Bürgergeld – selten hat ein Wort die Frage aufgeworfen, ob es sich überhaupt noch lohnt, weiterhin arbeiten zu gehen. Die Bundespolitik reibt sich an dem Thema. Die einen wollen knallhart durchgreifen: Menschen sollen mit allen Mitteln ans Arbeiten gebracht werden, weil es viele freie Stellen gibt und Arbeitskräfte fehlen. Die anderen sehen sich in der Einführung des Bürgergeldes bestätigt und eine – sorry für die Wortwahl –  mutmaßliche„Faulheit“ in der Gruppe der Bürgergeldempfänger gibt es nicht. Wie sieht es im Kreis Leer aus? Wie viele Menschen leben hier aktuell vom Geld des Jobcenters? Wie viele dieser Bürgergeld-Empfänger könnten in Arbeit zurückvermittelt werden? Wie lange bleiben sie in ihren neuen Jobs oder werfen sie bereits nach wenigen Tagen das Handtuch?

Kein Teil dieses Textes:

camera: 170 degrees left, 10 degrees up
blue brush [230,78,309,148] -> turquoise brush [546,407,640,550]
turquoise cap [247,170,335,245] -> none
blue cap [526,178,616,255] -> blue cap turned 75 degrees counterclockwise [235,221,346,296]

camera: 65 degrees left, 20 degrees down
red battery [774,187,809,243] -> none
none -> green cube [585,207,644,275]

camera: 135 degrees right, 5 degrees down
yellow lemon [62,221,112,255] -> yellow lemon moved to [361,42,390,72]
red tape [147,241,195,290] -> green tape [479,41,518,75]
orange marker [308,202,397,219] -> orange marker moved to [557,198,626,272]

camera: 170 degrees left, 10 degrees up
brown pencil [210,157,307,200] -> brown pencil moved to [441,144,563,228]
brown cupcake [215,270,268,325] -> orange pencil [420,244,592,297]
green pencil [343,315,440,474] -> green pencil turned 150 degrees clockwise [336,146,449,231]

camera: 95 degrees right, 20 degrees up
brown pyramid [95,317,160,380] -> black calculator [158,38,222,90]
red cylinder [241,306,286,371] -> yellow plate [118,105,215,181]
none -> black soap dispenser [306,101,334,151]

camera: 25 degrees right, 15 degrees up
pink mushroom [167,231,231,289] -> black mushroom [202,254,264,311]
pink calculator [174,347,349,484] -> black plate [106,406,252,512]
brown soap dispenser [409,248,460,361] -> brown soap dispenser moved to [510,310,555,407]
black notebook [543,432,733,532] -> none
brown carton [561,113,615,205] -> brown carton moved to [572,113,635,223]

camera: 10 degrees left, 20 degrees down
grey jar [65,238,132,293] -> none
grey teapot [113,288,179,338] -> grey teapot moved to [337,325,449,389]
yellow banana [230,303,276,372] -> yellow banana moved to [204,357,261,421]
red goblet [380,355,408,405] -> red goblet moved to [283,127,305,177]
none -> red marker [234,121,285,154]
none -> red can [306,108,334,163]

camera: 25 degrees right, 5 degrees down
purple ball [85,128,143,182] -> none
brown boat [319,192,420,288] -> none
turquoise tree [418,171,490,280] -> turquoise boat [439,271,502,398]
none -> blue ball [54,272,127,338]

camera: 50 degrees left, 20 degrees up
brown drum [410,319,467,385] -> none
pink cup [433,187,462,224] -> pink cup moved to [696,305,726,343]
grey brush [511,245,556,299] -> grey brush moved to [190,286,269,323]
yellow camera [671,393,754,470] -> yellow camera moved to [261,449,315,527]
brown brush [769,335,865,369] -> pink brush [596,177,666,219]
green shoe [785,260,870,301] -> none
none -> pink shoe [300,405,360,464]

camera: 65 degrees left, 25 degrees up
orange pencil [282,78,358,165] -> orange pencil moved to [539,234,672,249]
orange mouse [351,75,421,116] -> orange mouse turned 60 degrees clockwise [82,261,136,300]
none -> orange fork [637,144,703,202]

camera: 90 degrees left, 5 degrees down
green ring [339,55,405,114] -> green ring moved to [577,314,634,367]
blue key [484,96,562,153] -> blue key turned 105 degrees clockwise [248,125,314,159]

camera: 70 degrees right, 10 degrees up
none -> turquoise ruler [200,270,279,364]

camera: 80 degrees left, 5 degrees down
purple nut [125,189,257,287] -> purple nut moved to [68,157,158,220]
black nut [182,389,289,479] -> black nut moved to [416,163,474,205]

Die Antworten kann – teilweise – das Zentrum für Arbeit („Jobcenter“) des Kreises Leer geben. Als Erstes der Blick in die Statistik: Im Kreis Leer sagen die verfügbaren Daten aus, dass es 4.927 Bedarfsgemeinschaften (Haushalte mit Empfängern von Leistungen) gibt. Insgesamt haben 9.832 Menschen Anspruch auf Leistungen. Zieht man davon schulpflichte Kinder unter 15 Jahren und Erwerbsunfähige ab, zeigt sich, dass nur knapp die Hälfte – also 5.000 – überhaupt in Jobs vermittelt werden könnte. Der andere, große Teil hat Daueransprüche. Was bei der Zahl der Leistungsempfänger insgesatm noch zur Wahrheit dazugehört: Der Anteil der Menschen mit Migrationshintergrund ist seit 2013 – also vor der Flüchtlingswelle 2015 und dem Ukraine-Krieg – um fast das Fünffache gestiegen, von 850 auf nunmehr 3.880 Personen.

Wie erfolgreich ist das Leeraner Jobcenter, Menschen in die tägliche Arbeit zurückzubringen? Bei einem sehr großen Teil der Erwerbslosen ist es schwierig, wenn nicht gar unmöglich. Jeder vierte Leistungsempfänger ist länger als zwei Jahre ohne Job, über 30 Prozent sogar länger als vier Jahre. Dennoch gelingt es: 2023 traten 1.219 Personen eine sozialversicherungspflichtige Arbeit an, 339 starteten Jobs ohne Versicherungspflicht. Eine beachtenswerte Quote für das Jobcenter mit seinen heute 161 Vollzeitstellen, wovon 81 in der Jobvermittlung agieren. Landesweit liegt das Jobcenter Leer, bei dem das Personal seit 2013 um über 20 Prozent reduziert wurde, damit auf Platz 10 von 45. Potenzial zur weiteren Vermittlung besteht dennoch: 702 offene Stellen sind bei der Arbeitsagentur für den Bereich Leer gemeldet, für die Region Leer-Emden sind fast 1.500 Ausbildungsplätze unbesetzt. Das sind offizielle Zahlen, wobei bei weitem nicht alle Arbeitgeber ihre freien Stellen der Agentur für Arbeit melden.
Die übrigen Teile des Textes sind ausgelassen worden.